Structure of Recombinant Human TRIM27 Protein

Recombinant Human TRIM27 Protein is a 61 kDa protein consisting of 535 amino acids. It is composed of four distinct domains: a RING finger domain, two B-box domains, a coiled-coil domain, and a C-terminal PRY/SPRY domain. The RING finger domain is responsible for E3 ubiquitin ligase activity, which is essential for protein degradation and regulation of cellular processes. The B-box domains are involved in protein-protein interactions, while the coiled-coil domain is responsible for the formation of homodimers or heterodimers with other TRIM family members. The C-terminal PRY/SPRY domain is involved in protein-protein interactions and has been linked to the regulation of innate immune signaling.

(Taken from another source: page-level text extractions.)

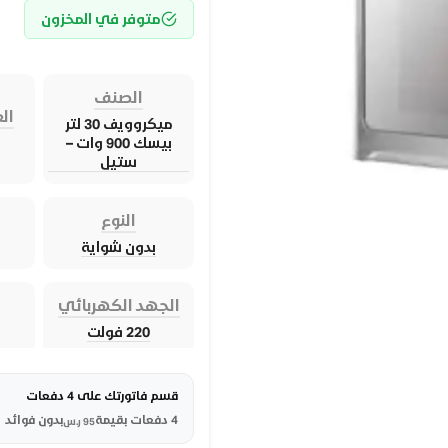
متوفر في المخزون
الصنف
الع
ميكروويف 30 لتر
بيسك 900 وات –
ستيل
النوع
بدون شواية
الجهد الكهربائي
220 فولت
قسم فاتورتك على 4 دفعات
4 دفعات بقيمة
بدون فوائد
95
ر.س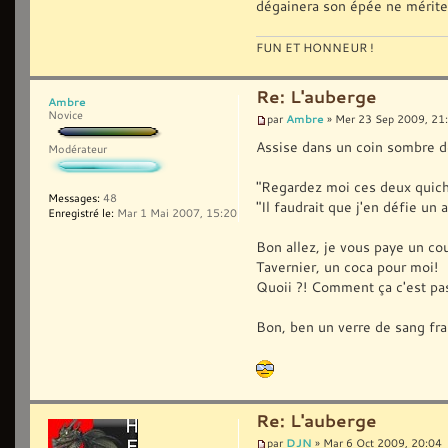
dégainera son épée ne mérite 
FUN ET HONNEUR !
Re: L'auberge
Ambre
Novice
Ambre
par
» Mer 23 Sep 2009, 21
Assise dans un coin sombre de
Modérateur
"Regardez moi ces deux quiche
Messages:
48
"Il faudrait que j'en défie un 
Enregistré le:
Mar 1 Mai 2007, 15:20
Bon allez, je vous paye un c
Tavernier, un coca pour moi!
Quoii ?! Comment ça c'est pas 
Bon, ben un verre de sang fra
Re: L'auberge
DJN
par
» Mar 6 Oct 2009, 20:04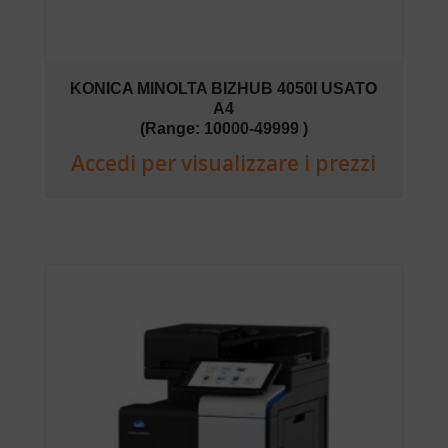
KONICA MINOLTA BIZHUB 4050I USATO
A4
(Range: 10000-49999 )
Accedi per visualizzare i prezzi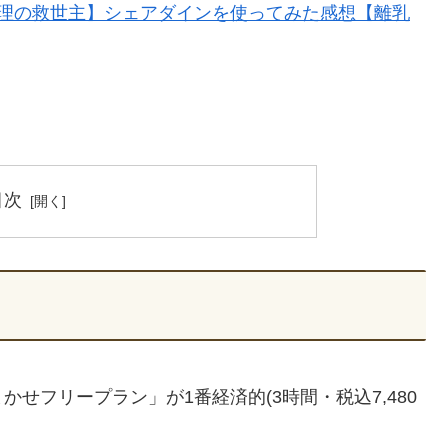
理の救世主】シェアダインを使ってみた感想【離乳
目次
せフリープラン」が1番経済的(3時間・税込7,480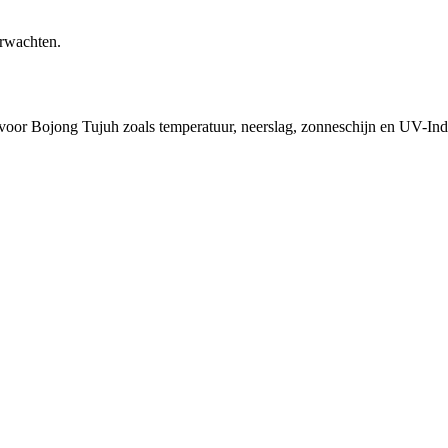
erwachten.
d voor Bojong Tujuh zoals temperatuur, neerslag, zonneschijn en UV-Ind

Activity of Recombinant Human TRIM27 Protein

Recombinant Human TRIM27 Protein has been shown to have multiple activities in various cellular processes. One of its main functions is the regulation of protein degradation through the E3 ubiquitin ligase activity of its RING finger domain. This activity allows TRIM27 to target specific proteins for degradation, thereby regulating their levels and functions in the cell. Additionally, TRIM27 has been shown to play a role in transcriptional regulation by interacting with transcription factors and modulating their activity.

Moreover, Recombinant Human TRIM27 Protein has been linked to the regulation of innate immune signaling. The PRY/SPRY domain of TRIM27 has been shown to interact with viral proteins and activate the innate immune response, leading to the production of antiviral cytokines. This activity of TRIM27 is crucial in the defense against viral infections.

Applications of Recombinant Human TRIM27 Protein

Due to its diverse activities, Recombinant Human TRIM27 Protein has various potential applications in both research and therapeutics. Its role in protein degradation makes it a valuable tool for studying the regulation of cellular processes. Researchers can use Recombinant Human TRIM27 Protein to target specific proteins for degradation and study the effects on cellular functions.

Moreover, the innate immune signaling activity of TRIM27 makes it a potential target for antiviral therapeutics. By activating the innate immune response, Recombinant Human TRIM27 Protein can help in the defense against viral infections. This activity can also be utilized in the development of vaccines against viral diseases.

Additionally, the interaction of TRIM27 with transcription factors makes it a potential target for the treatment of diseases related to transcriptional dysregulation, such as cancer. By modulating the activity of these transcription factors, Recombinant Human TRIM27 Protein can potentially regulate the expression of genes involved in cancer progression.

Conclusion

In summary, Recombinant Human TRIM27 Protein is a multifunctional protein with diverse activities in various cellular processes. Its structure, consisting of a RING finger domain, two B-box domains, a coiled-coil domain, and a C-terminal PRY/SPRY domain, allows it to perform its functions effectively. Recombinant Human TRIM27 Protein has potential applications in research and therapeutics, making it a valuable tool in the scientific community. Further studies on this protein may uncover more functions and potential applications, making it an exciting area of research.